The sky is no limit for a start-up Canadian-based company for which outer space and the Earth’s atmosphere are its focus, tracking methane emissions for companies and governments that want to quantify how they are doing in their efforts to curtail greenhouse gas (GHG) emissions.

Privately held GHGSat owns and operates what it claims is the world’s only satellite designed specifically to monitor GHG emissions from industrial sources, including oil and natural gas operators. CEO Stephane Germain, who founded the company, earlier this month said a second methane-sniffing satellite would be launched in August.

The second satellite, “Iris,” about the size of a small microwave oven, is incorporating lessons learned from nearly three years of operating the initial project “Claire.” GHGSat has named its satellites for children of its employees. “Iris is expected to build on Claire’s success by making it possible to monitor even more sites, more frequently, at a fraction of the cost of other technologies,” Germain said.

A third satellite is in the planning stages for a 2020 launch, and longer term there could be a fleet of up to 13. Each satellite would work in tandem with each other. The current single satellite takes about 14 days to do what a fleet of three could do in less than a week’s time, he said.
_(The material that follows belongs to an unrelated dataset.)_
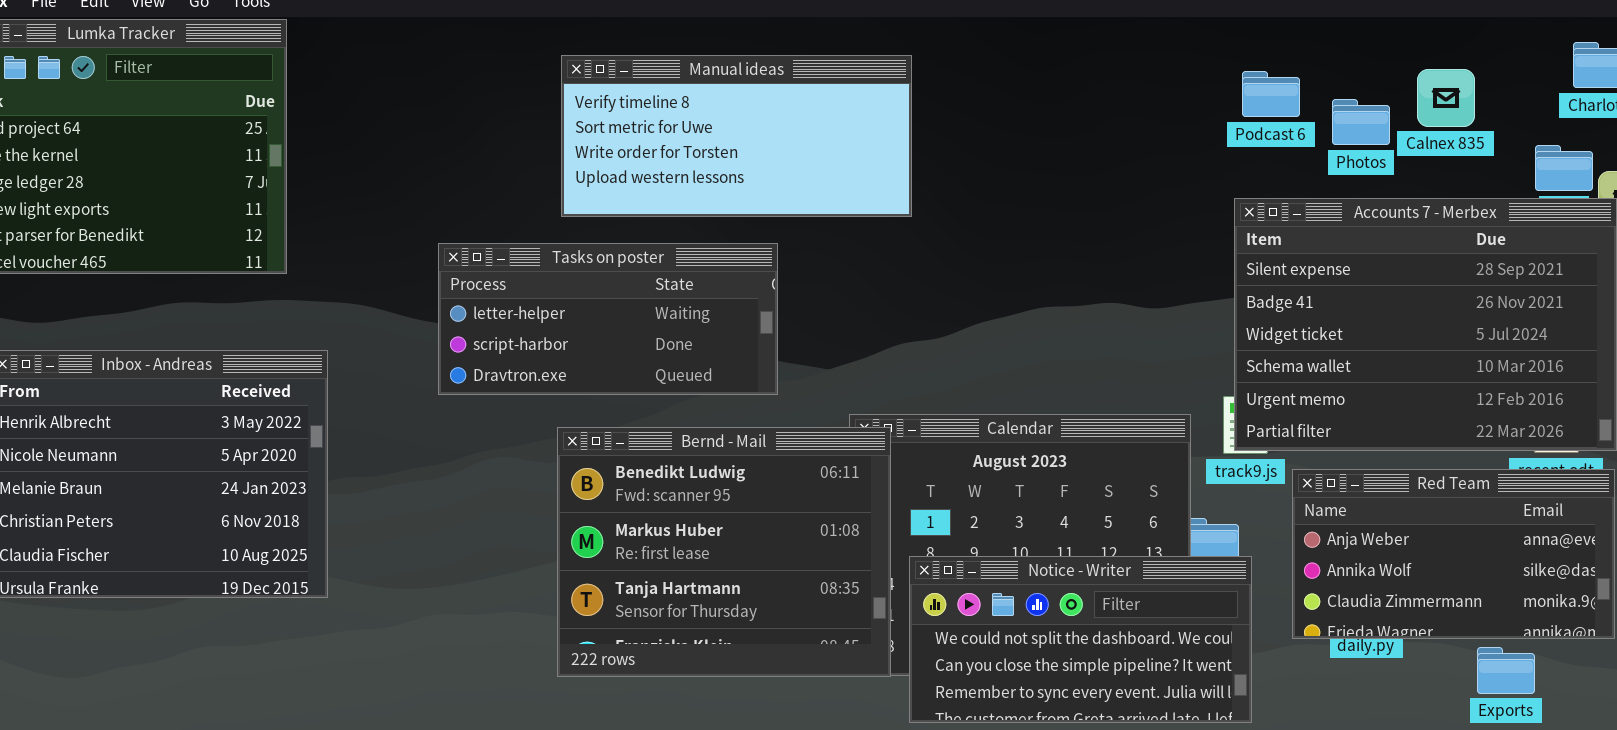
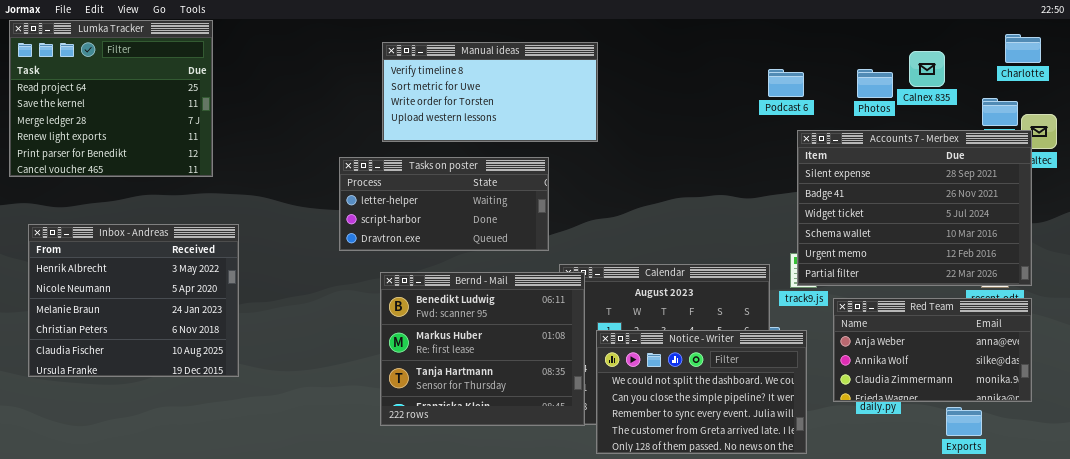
Podcast 6: [1242,71,1300,117] -> [768,69,804,97], moved
Tasks on poster: [438,243,778,395] -> [339,157,549,251], moved
Notice - Writer: [909,556,1252,723] -> [596,330,807,454], resized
One satellite alone does not provide enough capacity to develop U.S.-wide or North American-wide data, but eventually the vision is to have enough multiple satellites operating to provide state- and country-level data, Germain said.

The Environmental Defense Fund (EDF) last year laid plans to launch a methane satellite to track oil and gas emissions. MethaneSAT is set to launch by 2021 to identify global methane emissions from human-made sources, according to the EDF, which is leading a collaborative effort.

The European Space Agency also has a satellite that tracks greenhouse gas emissions including methane, but MethaneSAT would have a much higher resolution, said EDF President Fred Krupp.

Germain said the data Iris collects would not only help industrial operators, but also improve compliance reporting to regulators and provide unique competitive intelligence.

“Over a two-week period, we can see any point on the surface of the earth,” he told NGI. The methane-tracking satellite has a cell phone-like digital camera that can cover 25 square meters on the ground for each of its 250,000 pixels. The technology measures methane concentrations in every one of the 25-meter-squared areas.

“We can always track down the source of the emissions, and we learned a lot over the last three years and everything we learned is included in the next satellite,” said Germain, who added that after the satellite is orbiting the Earth, the software being used can be upgraded.